2. The application as described in claim 1, characterized in that, The methods for detecting the abundance of oral microbial biomarkers include at least one of metagenomic sequencing, 16S rRNA amplicon sequencing, droplet digital PCR, and qPCR quantitative detection.
3. The application as described in claim 1, characterized in that, The products include reagent kits, chips, systems, and devices.
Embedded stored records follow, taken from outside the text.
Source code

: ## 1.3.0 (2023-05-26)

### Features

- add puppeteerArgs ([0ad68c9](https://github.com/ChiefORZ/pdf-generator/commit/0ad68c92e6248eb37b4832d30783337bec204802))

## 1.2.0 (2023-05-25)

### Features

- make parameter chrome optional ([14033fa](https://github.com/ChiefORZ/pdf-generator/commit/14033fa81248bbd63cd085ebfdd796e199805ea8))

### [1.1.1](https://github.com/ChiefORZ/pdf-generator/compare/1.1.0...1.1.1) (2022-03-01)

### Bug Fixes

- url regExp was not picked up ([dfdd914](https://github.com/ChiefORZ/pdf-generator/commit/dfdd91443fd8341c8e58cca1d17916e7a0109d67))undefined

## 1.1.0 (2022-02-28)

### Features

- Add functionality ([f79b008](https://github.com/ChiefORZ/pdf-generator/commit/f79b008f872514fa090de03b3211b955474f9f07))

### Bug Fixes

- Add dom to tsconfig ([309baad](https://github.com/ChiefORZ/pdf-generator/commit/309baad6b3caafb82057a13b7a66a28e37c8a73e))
4. A method for constructing a model for prognostic diagnosis of gastric cancer, characterized in that, The construction method includes model construction using oral microbial biomarkers; the oral microbial biomarkers include the order Mycota. Aggregatibacter , Filifactor and Leptotrichia .
5. The method for constructing a model for prognostic diagnosis of gastric cancer as described in claim 4, characterized in that, The input variable of the model is the relative abundance of the oral microbial markers; the method for determining the relative abundance of the oral microbial markers includes at least one of metagenomic sequencing, 16S rRNA amplicon sequencing, droplet digital PCR, and qPCR quantitative detection.
6. A system for prognostic diagnosis of gastric cancer, characterized in that, The system includes a calculation device for determining the prognostic risk of gastric cancer based on the detection results of oral microbial markers; it also includes at least one of a detection device, a detection result collection device, a diagnostic result output device, and a diagnostic result transmission device; the oral microbial markers include the order Mycota. Aggregatibacter , Filifactor and Leptotrichia .
7. The system for prognostic diagnosis of gastric cancer as described in claim 6, characterized in that, The test results are obtained by testing the test samples of the test subjects; the test samples include saliva samples and gastric mucosa samples of the test subjects.